Jamie Diamond: Just make the work, everything else is secondary.
Chris Arnade: Take risks, either emotionally, physically, economically, or logistically. My best pictures have come when I am slightly outside of my comfort zone- either in a crack house at 3 am, or in a place I have been told I shouldn’t be. Take pictures for you, not for anyone else. If you don’t enjoy it and respect the people you are working with, then it will show in your photos. Not sure how, but it just does.
Henry Horenstein: Work hard; be original.
Lucas Foglia: Photograph what you feel is urgent, and what you are excited to talk about. Then go out and talk about it.
Eirik Johnson: My advice is fairly simple. Be persistent. Rejection is a fairly commonplace occurrence; however, you have to be able to shake it off. I have a nice stack of letters of rejection from over the past 20 years or so. Whenever I receive a rejection (for a grant I’d applied for or from a photo editor I’d met), I like to immediately turn my attention to what’s next: a new project, a new opportunity.

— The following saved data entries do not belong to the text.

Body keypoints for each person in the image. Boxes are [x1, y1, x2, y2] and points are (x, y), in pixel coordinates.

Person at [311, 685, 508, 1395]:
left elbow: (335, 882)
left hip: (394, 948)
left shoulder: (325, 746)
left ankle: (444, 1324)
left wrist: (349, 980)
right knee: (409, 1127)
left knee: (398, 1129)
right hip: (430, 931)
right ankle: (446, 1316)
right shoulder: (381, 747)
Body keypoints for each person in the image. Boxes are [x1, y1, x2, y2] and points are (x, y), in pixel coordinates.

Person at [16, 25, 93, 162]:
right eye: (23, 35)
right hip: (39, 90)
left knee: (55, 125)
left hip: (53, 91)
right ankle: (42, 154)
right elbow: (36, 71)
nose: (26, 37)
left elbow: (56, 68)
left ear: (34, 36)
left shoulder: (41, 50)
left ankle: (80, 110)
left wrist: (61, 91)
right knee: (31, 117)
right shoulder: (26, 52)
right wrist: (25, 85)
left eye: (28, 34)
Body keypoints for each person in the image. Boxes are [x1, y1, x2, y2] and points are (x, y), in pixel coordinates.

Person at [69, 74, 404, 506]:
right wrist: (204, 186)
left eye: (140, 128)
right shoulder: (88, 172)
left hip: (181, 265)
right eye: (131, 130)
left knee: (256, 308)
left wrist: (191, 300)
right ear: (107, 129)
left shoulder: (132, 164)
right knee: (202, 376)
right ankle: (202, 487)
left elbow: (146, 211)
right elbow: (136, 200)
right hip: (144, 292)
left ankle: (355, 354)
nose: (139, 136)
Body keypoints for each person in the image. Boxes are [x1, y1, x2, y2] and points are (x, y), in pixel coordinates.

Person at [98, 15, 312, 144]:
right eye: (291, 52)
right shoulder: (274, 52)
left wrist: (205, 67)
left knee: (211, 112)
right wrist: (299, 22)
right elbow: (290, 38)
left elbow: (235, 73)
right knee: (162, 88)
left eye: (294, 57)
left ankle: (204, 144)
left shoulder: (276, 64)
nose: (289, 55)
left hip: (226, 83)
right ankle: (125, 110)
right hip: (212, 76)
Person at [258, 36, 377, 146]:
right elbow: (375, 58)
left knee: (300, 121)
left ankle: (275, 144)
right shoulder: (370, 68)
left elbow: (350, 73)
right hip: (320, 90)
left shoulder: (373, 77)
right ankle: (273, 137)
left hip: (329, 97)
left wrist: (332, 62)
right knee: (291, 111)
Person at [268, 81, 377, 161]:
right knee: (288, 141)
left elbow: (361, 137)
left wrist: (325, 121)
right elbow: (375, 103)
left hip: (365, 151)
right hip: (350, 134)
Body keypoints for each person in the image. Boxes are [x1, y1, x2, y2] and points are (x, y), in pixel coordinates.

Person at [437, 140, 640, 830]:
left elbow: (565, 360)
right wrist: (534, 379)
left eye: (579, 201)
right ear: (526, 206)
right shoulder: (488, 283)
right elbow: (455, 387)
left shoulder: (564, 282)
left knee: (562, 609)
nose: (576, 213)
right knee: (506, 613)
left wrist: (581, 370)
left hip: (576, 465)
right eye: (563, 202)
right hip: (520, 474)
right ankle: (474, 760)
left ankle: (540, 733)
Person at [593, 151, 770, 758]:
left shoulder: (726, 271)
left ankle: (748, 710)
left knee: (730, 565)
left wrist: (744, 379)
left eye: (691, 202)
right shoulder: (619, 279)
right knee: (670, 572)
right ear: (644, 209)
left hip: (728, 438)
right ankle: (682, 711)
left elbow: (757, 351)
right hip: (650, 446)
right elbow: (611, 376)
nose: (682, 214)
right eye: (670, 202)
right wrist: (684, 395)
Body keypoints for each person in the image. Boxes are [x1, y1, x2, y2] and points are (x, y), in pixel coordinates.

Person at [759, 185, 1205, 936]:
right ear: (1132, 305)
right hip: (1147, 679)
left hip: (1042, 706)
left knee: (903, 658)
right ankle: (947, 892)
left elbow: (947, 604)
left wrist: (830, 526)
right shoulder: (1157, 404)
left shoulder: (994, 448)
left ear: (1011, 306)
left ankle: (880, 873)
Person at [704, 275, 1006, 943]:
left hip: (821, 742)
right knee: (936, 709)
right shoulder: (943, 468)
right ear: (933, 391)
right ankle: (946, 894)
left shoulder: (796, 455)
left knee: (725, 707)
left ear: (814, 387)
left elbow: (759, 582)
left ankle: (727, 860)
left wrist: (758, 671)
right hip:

Amy Lombard: Every single thing you do in life matters. Be aware of that, and more importantly, be proactive about it. It could be something as simple as seeing a certain film, making a new friend, or taking a job you would never expect yourself to do. It’s sort of the mentality that your life is a movie and in the grand scheme of things, these little moments affect your vision and career in ways you might not realize at the time. For me personally, I can tie specific projects or photographs I had taken that were ultimately a response to one of these instances.
Chloe Aftel: This is a hard business, and it demands all you have to develop a style and figure out how to make that work. No matter what, find your own look, don’t what what other people are doing, don’t just what you think will sell. Figure out what matters to you, and then find a way to make that commercially viable.
Julia Fullerton-Batten: As an emerging photographer, it is important for you to enter competitions. Without at least some success in these, you will need to work harder at your skill development to ensure that you have the ability to become dependent on your photography to earn a living. The next stage is to constantly update your portfolio with your best work, concentrating its content to the areas where you think you want to work. Keep your eyes open and on other photographers’ work, not to copy it, but to get ideas and to evaluate it critically in comparison with your own efforts. Do not neglect the business aspects. Prepare a business plan and review your financial situation, especially keep your overheads low – do not think that you will make your fortune by buying the latest technology. It is your own talent and work ethic that counts most. Finally, keep believing in yourself and your passion – there is no point in just having the idea if are not going to shoot it.